──────── Excerpted data

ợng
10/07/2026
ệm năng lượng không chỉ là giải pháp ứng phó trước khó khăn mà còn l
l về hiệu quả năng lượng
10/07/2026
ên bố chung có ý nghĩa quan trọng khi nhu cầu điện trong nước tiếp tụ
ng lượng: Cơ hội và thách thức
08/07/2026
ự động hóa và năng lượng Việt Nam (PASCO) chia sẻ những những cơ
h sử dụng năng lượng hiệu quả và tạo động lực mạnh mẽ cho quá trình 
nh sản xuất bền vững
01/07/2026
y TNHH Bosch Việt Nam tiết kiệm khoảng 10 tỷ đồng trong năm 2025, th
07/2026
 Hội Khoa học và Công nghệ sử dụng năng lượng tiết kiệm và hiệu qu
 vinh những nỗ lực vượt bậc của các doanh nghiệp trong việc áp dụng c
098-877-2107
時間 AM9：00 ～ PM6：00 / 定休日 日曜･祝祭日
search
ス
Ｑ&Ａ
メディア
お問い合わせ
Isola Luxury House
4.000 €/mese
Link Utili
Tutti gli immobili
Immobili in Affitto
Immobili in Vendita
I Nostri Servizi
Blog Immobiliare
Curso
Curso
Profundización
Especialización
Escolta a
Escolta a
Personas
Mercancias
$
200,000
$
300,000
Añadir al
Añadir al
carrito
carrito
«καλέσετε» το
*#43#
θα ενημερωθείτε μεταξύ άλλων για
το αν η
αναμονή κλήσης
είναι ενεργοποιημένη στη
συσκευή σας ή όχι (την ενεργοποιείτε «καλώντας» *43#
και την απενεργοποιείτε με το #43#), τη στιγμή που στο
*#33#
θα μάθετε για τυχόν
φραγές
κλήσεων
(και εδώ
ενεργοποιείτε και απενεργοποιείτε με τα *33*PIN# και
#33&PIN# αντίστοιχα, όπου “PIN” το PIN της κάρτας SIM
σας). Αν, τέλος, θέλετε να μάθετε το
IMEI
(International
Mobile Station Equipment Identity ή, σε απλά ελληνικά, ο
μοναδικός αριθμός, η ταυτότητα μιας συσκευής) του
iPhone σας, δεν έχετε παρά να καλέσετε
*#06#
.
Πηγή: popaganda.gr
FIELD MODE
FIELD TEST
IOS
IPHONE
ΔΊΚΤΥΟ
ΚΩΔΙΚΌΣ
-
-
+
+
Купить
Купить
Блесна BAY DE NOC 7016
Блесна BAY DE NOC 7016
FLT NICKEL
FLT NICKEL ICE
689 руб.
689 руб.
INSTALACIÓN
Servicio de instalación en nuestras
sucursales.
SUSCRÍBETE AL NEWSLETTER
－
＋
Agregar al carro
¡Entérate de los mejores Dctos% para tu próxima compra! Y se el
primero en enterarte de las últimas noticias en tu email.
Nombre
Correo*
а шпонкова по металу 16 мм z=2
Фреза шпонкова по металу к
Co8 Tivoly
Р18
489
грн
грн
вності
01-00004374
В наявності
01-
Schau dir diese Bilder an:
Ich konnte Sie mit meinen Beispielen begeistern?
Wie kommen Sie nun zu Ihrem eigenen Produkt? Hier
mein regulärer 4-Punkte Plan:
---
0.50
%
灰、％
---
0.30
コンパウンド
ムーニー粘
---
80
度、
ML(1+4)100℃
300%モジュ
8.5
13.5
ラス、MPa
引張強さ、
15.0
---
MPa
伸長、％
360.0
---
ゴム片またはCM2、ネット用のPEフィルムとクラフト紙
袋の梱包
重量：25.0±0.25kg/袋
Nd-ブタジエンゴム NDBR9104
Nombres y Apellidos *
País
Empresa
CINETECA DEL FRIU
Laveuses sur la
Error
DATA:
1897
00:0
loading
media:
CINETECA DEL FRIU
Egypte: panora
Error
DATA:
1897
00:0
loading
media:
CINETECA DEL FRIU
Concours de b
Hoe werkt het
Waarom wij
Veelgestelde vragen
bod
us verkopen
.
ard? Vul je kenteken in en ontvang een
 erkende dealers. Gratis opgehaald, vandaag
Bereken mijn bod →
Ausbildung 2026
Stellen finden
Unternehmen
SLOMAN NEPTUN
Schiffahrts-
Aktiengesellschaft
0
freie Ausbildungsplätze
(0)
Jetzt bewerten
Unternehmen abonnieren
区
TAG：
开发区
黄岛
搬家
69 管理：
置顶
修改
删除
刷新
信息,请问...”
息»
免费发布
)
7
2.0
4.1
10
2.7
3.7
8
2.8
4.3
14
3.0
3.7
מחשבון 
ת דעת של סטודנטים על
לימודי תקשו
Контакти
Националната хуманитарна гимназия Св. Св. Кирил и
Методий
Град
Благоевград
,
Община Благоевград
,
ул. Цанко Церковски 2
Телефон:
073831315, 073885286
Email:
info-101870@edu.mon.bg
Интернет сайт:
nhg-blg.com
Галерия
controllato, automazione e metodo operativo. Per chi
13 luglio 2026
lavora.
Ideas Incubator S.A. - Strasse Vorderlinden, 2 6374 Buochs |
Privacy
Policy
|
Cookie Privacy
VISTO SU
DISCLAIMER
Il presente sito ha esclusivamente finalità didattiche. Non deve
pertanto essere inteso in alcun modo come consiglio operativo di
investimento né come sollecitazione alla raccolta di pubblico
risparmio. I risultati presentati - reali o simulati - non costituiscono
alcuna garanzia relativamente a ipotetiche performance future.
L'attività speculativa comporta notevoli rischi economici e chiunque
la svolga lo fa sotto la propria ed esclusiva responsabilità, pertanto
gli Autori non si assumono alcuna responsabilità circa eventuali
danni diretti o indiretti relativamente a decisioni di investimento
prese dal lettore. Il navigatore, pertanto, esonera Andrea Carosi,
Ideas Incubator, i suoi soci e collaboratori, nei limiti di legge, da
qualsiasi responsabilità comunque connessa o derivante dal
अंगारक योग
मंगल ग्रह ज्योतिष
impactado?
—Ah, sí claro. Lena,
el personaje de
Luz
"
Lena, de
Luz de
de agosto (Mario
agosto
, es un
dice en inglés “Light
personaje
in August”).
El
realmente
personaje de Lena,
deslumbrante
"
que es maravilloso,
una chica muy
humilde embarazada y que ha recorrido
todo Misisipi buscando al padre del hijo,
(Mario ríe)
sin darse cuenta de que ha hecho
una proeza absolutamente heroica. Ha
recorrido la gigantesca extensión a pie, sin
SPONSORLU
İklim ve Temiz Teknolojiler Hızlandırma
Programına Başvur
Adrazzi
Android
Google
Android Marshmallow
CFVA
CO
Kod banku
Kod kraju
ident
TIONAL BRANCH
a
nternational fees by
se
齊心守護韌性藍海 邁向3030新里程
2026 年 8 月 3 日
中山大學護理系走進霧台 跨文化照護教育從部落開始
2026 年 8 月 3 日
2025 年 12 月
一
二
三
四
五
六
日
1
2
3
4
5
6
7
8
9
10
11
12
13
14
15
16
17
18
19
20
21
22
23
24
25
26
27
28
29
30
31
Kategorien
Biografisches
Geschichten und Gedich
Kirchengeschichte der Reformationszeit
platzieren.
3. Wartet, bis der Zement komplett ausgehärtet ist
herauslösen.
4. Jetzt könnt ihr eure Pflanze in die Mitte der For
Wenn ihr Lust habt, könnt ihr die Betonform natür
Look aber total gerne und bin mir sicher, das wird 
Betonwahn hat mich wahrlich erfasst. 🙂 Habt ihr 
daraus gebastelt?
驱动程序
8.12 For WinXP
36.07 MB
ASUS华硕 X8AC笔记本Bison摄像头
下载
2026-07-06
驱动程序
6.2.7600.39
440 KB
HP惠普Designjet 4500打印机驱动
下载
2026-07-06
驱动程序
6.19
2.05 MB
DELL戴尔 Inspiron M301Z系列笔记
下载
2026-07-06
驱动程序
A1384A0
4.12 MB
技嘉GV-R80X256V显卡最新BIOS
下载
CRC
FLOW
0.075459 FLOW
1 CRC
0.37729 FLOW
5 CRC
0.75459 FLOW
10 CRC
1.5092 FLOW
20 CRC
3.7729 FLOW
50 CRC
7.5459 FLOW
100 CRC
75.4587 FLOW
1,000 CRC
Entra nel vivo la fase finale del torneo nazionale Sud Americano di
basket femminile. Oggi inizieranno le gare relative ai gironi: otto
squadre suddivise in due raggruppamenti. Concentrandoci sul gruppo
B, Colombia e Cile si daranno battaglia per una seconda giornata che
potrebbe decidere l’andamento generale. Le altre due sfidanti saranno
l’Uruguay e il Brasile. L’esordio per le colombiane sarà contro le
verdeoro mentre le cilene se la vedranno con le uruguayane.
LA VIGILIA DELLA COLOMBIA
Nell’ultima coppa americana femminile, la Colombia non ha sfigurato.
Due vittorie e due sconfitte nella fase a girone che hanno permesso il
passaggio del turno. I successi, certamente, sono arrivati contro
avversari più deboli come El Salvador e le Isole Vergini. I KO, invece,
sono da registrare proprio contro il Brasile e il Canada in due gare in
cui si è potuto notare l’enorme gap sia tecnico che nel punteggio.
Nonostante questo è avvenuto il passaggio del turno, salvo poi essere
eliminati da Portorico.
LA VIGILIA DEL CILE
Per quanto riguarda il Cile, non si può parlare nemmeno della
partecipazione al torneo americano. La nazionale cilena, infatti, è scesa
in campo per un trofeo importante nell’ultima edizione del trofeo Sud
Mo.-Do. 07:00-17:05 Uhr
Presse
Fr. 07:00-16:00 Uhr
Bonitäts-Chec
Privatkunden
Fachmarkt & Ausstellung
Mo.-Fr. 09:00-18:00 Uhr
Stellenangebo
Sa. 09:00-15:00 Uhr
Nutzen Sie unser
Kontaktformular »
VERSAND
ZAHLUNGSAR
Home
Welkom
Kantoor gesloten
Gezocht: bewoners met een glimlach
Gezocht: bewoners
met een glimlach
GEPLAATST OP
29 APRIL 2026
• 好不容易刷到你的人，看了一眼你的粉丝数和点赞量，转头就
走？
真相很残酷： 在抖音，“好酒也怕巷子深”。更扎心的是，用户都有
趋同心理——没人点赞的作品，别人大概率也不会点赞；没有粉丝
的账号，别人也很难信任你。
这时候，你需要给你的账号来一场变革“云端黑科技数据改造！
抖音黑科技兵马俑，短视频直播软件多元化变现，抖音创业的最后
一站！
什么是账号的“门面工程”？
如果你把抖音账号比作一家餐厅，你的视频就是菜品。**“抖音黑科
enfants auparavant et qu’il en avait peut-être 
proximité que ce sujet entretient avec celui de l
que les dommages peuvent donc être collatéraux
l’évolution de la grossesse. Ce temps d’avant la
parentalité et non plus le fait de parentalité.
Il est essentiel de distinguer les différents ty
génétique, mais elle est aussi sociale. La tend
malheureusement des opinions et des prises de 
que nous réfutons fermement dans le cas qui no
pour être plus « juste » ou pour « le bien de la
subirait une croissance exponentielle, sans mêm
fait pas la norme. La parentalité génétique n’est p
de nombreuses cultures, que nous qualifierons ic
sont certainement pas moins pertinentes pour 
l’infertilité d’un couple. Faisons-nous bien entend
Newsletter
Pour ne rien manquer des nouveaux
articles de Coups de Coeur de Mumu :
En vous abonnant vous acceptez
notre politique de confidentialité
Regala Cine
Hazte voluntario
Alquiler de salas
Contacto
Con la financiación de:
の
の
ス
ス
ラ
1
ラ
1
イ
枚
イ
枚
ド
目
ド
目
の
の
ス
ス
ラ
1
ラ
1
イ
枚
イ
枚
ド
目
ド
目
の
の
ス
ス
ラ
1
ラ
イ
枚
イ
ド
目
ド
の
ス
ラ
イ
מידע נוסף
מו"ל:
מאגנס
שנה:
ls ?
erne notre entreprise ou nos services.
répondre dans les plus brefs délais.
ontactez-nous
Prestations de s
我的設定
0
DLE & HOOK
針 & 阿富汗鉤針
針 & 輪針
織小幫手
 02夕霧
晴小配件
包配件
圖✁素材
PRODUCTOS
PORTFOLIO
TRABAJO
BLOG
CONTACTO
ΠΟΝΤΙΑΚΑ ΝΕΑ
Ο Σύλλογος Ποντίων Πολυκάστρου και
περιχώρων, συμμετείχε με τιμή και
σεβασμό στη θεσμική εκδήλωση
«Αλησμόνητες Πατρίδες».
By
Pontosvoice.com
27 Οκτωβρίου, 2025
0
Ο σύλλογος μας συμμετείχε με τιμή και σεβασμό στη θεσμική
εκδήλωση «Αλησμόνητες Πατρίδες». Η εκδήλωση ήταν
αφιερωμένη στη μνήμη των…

────────────────

To-do item:
Please write out the entries above from their first line through the line containing "sucursales.", including both ends.

Solution to this problem:
ợng
10/07/2026
ệm năng lượng không chỉ là giải pháp ứng phó trước khó khăn mà còn l
l về hiệu quả năng lượng
10/07/2026
ên bố chung có ý nghĩa quan trọng khi nhu cầu điện trong nước tiếp tụ
ng lượng: Cơ hội và thách thức
08/07/2026
ự động hóa và năng lượng Việt Nam (PASCO) chia sẻ những những cơ
h sử dụng năng lượng hiệu quả và tạo động lực mạnh mẽ cho quá trình 
nh sản xuất bền vững
01/07/2026
y TNHH Bosch Việt Nam tiết kiệm khoảng 10 tỷ đồng trong năm 2025, th
07/2026
 Hội Khoa học và Công nghệ sử dụng năng lượng tiết kiệm và hiệu qu
 vinh những nỗ lực vượt bậc của các doanh nghiệp trong việc áp dụng c
098-877-2107
時間 AM9：00 ～ PM6：00 / 定休日 日曜･祝祭日
search
ス
Ｑ&Ａ
メディア
お問い合わせ
Isola Luxury House
4.000 €/mese
Link Utili
Tutti gli immobili
Immobili in Affitto
Immobili in Vendita
I Nostri Servizi
Blog Immobiliare
Curso
Curso
Profundización
Especialización
Escolta a
Escolta a
Personas
Mercancias
$
200,000
$
300,000
Añadir al
Añadir al
carrito
carrito
«καλέσετε» το
*#43#
θα ενημερωθείτε μεταξύ άλλων για
το αν η
αναμονή κλήσης
είναι ενεργοποιημένη στη
συσκευή σας ή όχι (την ενεργοποιείτε «καλώντας» *43#
και την απενεργοποιείτε με το #43#), τη στιγμή που στο
*#33#
θα μάθετε για τυχόν
φραγές
κλήσεων
(και εδώ
ενεργοποιείτε και απενεργοποιείτε με τα *33*PIN# και
#33&PIN# αντίστοιχα, όπου “PIN” το PIN της κάρτας SIM
σας). Αν, τέλος, θέλετε να μάθετε το
IMEI
(International
Mobile Station Equipment Identity ή, σε απλά ελληνικά, ο
μοναδικός αριθμός, η ταυτότητα μιας συσκευής) του
iPhone σας, δεν έχετε παρά να καλέσετε
*#06#
.
Πηγή: popaganda.gr
FIELD MODE
FIELD TEST
IOS
IPHONE
ΔΊΚΤΥΟ
ΚΩΔΙΚΌΣ
-
-
+
+
Купить
Купить
Блесна BAY DE NOC 7016
Блесна BAY DE NOC 7016
FLT NICKEL
FLT NICKEL ICE
689 руб.
689 руб.
INSTALACIÓN
Servicio de instalación en nuestras
sucursales.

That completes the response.